I’ve written before that I wasn’t a devotee of early rock music in the fifties, but I wasn’t immune to its allure. Even though I was more fond of big band music and modern jazz, I have to admit that I was definitely aware of the new stuff pouring out of jukeboxes. After all, it was everywhere — not just on the jukes, but at school “sock hops” (remember those?) and on the radio. And there was also the inevitable attraction that teenagers have always felt for anything that’s new and a little…dangerous.
I found myself slowly warming to the music but I went into it gradually, starting with the clean-cut types like Pat Boone, moving on to progressive artists like Buddy Holly, and eventually beginning to listen to the bad boys, Jerry Lee Lewis and others. However, one guy who took a little longer for me to accept ended up being the biggest star of all, although it wasn’t until later than I started to appreciate his talent.

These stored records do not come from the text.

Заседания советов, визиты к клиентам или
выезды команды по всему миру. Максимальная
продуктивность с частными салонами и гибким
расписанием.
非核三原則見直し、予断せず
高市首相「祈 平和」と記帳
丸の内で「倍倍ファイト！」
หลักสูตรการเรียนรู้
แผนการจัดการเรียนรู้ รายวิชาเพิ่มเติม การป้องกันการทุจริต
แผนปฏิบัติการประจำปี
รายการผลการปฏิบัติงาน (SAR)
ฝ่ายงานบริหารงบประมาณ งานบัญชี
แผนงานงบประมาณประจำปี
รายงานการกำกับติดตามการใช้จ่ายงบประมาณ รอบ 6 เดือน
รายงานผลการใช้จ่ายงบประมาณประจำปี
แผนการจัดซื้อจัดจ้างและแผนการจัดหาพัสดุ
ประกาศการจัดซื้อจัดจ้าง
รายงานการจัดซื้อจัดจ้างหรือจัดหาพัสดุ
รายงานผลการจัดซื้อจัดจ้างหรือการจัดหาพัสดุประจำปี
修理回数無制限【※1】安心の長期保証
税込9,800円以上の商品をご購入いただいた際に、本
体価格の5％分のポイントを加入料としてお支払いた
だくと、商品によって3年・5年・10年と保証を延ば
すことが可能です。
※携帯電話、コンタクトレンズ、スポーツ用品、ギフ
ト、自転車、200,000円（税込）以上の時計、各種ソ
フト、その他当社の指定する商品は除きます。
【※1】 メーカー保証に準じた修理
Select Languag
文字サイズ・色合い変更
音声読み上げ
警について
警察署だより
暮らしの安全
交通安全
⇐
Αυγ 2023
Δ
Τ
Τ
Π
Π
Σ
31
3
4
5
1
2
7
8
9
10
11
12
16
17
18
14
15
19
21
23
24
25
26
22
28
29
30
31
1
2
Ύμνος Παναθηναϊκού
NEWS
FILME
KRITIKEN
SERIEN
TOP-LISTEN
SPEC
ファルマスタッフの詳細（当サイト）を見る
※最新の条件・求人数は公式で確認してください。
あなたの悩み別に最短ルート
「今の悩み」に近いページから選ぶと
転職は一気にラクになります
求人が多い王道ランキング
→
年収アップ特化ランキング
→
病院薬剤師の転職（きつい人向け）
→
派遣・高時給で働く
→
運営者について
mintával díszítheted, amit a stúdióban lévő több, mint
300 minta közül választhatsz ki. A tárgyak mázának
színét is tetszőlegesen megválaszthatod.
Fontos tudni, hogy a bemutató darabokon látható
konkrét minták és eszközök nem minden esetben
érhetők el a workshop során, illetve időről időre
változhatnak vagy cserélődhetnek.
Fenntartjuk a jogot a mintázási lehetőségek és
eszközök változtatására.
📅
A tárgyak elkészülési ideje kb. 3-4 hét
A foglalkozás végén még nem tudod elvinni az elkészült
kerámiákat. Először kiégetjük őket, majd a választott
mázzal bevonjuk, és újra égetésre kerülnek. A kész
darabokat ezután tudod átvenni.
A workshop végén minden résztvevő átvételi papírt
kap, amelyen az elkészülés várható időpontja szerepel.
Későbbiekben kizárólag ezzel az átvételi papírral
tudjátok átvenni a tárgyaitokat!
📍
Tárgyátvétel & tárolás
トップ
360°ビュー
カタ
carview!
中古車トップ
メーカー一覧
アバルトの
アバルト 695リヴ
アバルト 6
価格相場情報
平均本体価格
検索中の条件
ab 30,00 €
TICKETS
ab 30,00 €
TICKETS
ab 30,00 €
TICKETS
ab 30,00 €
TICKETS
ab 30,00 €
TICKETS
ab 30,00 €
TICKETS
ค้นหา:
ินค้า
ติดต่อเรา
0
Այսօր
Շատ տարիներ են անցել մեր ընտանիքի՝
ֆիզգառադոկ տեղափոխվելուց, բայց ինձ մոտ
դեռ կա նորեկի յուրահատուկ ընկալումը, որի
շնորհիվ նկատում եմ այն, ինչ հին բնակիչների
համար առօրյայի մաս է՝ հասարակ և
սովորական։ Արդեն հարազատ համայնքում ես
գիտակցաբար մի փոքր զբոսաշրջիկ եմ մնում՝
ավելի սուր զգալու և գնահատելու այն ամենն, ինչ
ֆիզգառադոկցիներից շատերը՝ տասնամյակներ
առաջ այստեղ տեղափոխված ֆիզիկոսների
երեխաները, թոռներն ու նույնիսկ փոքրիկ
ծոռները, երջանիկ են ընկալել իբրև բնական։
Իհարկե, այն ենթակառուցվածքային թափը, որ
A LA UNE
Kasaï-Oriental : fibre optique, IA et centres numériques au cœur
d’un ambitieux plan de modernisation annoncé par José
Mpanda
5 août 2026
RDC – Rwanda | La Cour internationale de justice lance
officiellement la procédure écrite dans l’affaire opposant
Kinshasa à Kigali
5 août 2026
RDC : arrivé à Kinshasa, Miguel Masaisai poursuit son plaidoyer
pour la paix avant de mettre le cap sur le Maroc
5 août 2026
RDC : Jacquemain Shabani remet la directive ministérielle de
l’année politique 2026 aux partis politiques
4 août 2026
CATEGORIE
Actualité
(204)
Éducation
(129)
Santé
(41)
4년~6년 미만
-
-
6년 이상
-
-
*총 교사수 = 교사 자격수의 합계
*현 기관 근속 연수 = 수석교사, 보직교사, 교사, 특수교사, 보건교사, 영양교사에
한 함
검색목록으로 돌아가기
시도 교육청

Do you remember the scene that shows up in almost every Elvis Presley movie, where he’s in a restaurant or club and someone starts the jukebox or strums a guitar, and – big surprise – he begins singing, and all the girls swoon? And then the camera moves to their boyfriends and they’re all giving him dirty looks, and then one of them ends up fighting him? Those guys could have been patterned after me — not because I wanted to fight Elvis, but just because I really didn’t see what all the fuss was about and why the girls found him so irresistible.
That’s probably why I was secretly delighted when it was announced that he’d been drafted. It was a big news story at the time and everybody was wondering if Elvis (or Colonel Parker) had enough influence to get him a deferment. Of course, he ended up serving and reportedly was a model soldier, but some say it changed him and made him a little softer-edged in his later career.
At about the same time, a struggling singer/songwriter named Bobby Bare was dealing with problems of his own, which also included a draft notice — something that all young guys had hanging over them in those days. But here’s where it gets a little strange — before he went into the service, Bobby and his friend Bill Parsons rented some studio time, and played around a little with some tunes they’d cobbled together. Bobby had written a parody of Elvis called “All American Boy” and they each recorded a version of the song. Bobby then began serving his time in the army and was stunned to later hear his version being played on the radio and climbing the charts, but with Parsons shown as the singer!
The record company’s mix-up didn’t keep the song from rising all the way up to number two on the charts and providing a delicious tonic for the anti-Elvis crowd. Its ingenious lyrics took us through the rise of a rock star and included a mention of a “man with a big cigar” (an obvious reference to Colonel Parker) but the best part was late in the song when the singer, at the height of his success, moans, “But then one day my Uncle Sam said…’here I am. Uncle Sam needs you, boy’.”
We know how Elvis ended up and I’m not sure what ever happened to Bill Parsons, but Bobby Bare has lasted for years, churning out a number of hits that include his biggest, the Grammy-winning “Detroit City”, and even paving the way for his son to achieve some fame as a singer. But as for me, I’ll always remember how he skewered Elvis at a time when I was one of the Elvis haters.